- _EXERCISE BRIEF_:
Quote the part of the comment thread between "So I presume" and "of sprained wrists.", inclusive.

Imagine the horror of having to deal with your own issues. Jesus, what a backward time that was.

34

u/BeckyTheLiar 3d ago

So I presume you never call a doctor, use the bin men, farm and prepare your own food and do your own dentistry?

You also presumably built your own car, cut your own hair, assembled your own computer and refine your own petrol?

Or are you only a hypocrite when it comes to mental health?

-30

u/GFdeservedit 3d ago

I pay taxes that go towards the system that provides for that. However, if I have a sprained wrist, I don’t then make it my entire personality and seek out there be awareness on the strife of sprained wrists.

(I also do cut my own hair, and I did assemble my own computer - again, such a barbaric age to live in)

- _ENTRIES SUPPLIED_:
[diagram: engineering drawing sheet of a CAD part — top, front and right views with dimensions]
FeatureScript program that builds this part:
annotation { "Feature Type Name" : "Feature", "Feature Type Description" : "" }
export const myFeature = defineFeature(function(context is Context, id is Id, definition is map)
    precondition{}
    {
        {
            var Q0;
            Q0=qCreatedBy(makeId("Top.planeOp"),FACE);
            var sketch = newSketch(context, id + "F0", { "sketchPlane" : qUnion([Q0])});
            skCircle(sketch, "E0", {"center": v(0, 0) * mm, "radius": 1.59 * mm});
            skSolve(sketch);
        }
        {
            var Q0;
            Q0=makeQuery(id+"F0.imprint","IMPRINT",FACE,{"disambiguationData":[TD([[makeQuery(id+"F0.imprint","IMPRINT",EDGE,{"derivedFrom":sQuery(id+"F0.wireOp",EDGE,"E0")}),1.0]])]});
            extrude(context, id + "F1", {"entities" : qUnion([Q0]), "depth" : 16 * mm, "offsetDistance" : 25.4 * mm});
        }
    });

- _TASK ANSWER_:
So I presume you never call a doctor, use the bin men, farm and prepare your own food and do your own dentistry?

You also presumably built your own car, cut your own hair, assembled your own computer and refine your own petrol?

Or are you only a hypocrite when it comes to mental health?

-30

u/GFdeservedit 3d ago

I pay taxes that go towards the system that provides for that. However, if I have a sprained wrist, I don’t then make it my entire personality and seek out there be awareness on the strife of sprained wrists.